J: Well, can we try some?

PR: [Opening all his jars] We are out of crickets! Well, I also think we need a new coconut, send someone out for a coconut! There is a guy on the corner who sells the best ones. The one you brought me is dry. You need to taste a good coconut. This one is shit.

J: Great, now dip the limes in the seasoning and then I think we are done.

PR: [Finishing the dish] Ah, in Spanish a certain kind of still life painting is called Naturaleza Muerta, but what we have just made should be called a Naturaleza Viva! It’s cheezy, but it reminds me of one of Frida Kahlo’s paintings. I apologize I keep checking my phone, but I am working on saving a very important piece of land art right now.

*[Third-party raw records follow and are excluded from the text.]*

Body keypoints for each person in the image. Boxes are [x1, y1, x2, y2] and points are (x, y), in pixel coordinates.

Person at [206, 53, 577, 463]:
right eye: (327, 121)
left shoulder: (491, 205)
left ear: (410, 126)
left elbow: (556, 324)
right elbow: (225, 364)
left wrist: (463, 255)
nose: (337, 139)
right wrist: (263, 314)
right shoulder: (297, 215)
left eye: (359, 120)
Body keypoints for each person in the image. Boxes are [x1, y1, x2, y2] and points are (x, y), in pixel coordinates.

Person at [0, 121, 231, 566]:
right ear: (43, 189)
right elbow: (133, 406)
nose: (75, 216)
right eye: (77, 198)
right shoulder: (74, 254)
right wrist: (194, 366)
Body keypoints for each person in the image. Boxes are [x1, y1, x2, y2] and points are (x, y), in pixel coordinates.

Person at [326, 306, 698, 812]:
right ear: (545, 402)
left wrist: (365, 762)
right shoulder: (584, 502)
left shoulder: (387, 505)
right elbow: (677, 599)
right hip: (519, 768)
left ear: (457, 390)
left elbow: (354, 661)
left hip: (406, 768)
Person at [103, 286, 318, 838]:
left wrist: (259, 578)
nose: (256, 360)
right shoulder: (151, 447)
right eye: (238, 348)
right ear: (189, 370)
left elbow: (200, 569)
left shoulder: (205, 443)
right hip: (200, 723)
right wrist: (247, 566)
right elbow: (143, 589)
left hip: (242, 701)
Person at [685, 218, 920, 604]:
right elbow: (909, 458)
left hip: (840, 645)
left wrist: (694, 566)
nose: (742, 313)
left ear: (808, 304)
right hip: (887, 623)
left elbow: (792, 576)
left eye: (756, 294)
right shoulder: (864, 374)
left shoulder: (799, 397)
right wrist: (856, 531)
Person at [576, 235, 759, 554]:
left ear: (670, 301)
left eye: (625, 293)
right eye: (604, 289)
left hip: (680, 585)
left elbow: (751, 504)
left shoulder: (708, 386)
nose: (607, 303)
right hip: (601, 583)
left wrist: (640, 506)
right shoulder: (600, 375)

J: Where is it? Tell me about it.

PR: The National University here in Mexico City (UNAM) is the oldest University in North America, founded in 1910. In 1952 they moved their campus and built on a site covered in lava rock. In the 70s UNAM added a cultural complex with an opera house, concert hall, film theaters, libraries and they commissioned a group of sculptors to create works of art there. The artists loved the lava rock formations, so instead of putting their individual sculptures on top, they worked together to create a frame for the rock formation itself. They made a 120 meter wide circle of cast concrete forms. It is made of minimalist prisms that you can climb, it would be unthinkable in the United States.

JS: Wow, the photos are amazing. How is it in danger now?

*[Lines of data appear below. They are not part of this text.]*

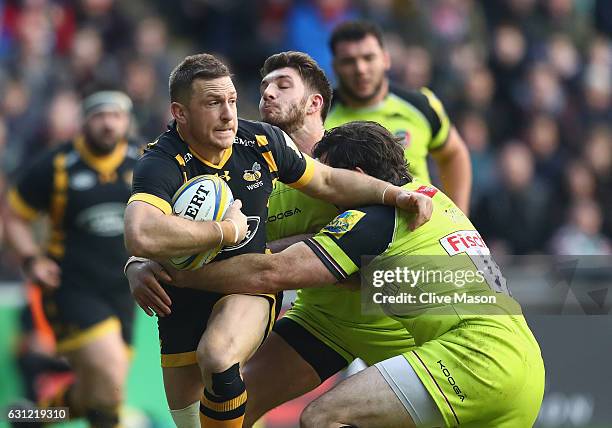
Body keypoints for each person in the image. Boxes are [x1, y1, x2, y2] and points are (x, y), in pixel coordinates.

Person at [158, 121, 546, 428]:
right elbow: (354, 269)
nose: (317, 190)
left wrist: (178, 275)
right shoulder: (429, 198)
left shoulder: (374, 218)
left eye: (327, 178)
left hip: (475, 359)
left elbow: (274, 272)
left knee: (322, 418)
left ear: (357, 176)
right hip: (524, 369)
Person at [123, 53, 432, 428]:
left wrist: (394, 196)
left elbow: (279, 265)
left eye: (282, 85)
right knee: (218, 411)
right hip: (321, 322)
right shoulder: (265, 176)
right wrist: (138, 262)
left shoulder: (356, 159)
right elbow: (145, 229)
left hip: (386, 319)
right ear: (180, 112)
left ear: (315, 102)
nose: (266, 93)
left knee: (296, 401)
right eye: (264, 85)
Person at [4, 90, 138, 427]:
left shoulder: (144, 163)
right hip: (71, 288)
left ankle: (34, 417)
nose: (108, 124)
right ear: (85, 121)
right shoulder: (58, 165)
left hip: (125, 291)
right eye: (100, 116)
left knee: (104, 392)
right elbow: (15, 214)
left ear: (127, 121)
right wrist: (31, 259)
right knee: (108, 381)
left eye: (116, 116)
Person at [326, 20, 472, 214]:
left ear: (386, 59)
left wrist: (459, 215)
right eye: (349, 61)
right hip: (351, 235)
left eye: (368, 58)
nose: (360, 69)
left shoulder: (420, 105)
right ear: (335, 66)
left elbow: (453, 153)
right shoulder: (320, 114)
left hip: (418, 229)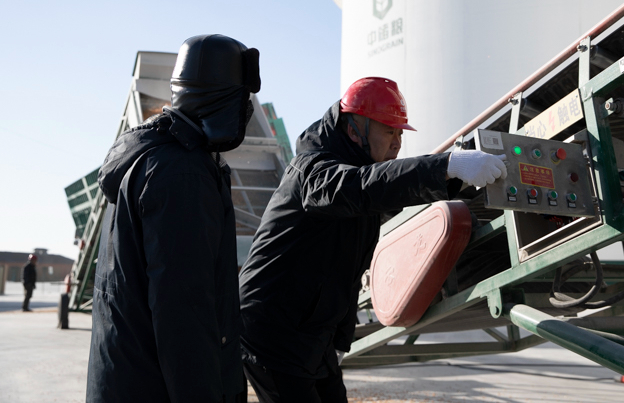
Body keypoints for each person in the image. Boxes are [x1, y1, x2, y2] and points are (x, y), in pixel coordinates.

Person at [238, 76, 507, 402]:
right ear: (354, 131)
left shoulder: (362, 187)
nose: (397, 143)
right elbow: (361, 186)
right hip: (272, 329)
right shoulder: (314, 171)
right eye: (389, 132)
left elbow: (348, 274)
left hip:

PR: The last provost at the University was ignorant and didn’t understand the value of this work, which is likely the largest sculpture in the world.  They went ahead and built an eight story building that trashes the experience of the place just a few meters away.

JS: Did you know this was happening before it went up?

PR: No, it was closed. I am asking them to remove 4 floors from the building to preserve the view from the work of art. In the last few weeks there have been 30 newspaper articles and we already have 27,000 signatures. I am organizing an auction with Sotheby’s to raise $2 million dollars to get rid of those floors. We are telling the University that we will pay for them to fix it. I organized this campaign and I got all the artists and intellectuals behind me.

JS: So if they remove the four floors it will fix the view from the sculpture?

PR: Yes, this is the one place in Mexico City where you can stand and see no buildings around. The videos we put on the internet have 300,000 views. But the people in power, they are all over 60 years old and don’t look at the internet. They are not aware of social media.

J: Doesn’t that give you an advantage?

PR: Well, they don’t get it. When I went in for our meeting, their secretary had printed out the relevant Facebook posts for them.

JS: What have you learned in the process?

PR: Producing change is very difficult and you have to be willing to change your methods to get results. I can either tell them to fuck off, or I can work with them, but ultimately, I need to do what I can to get the job done.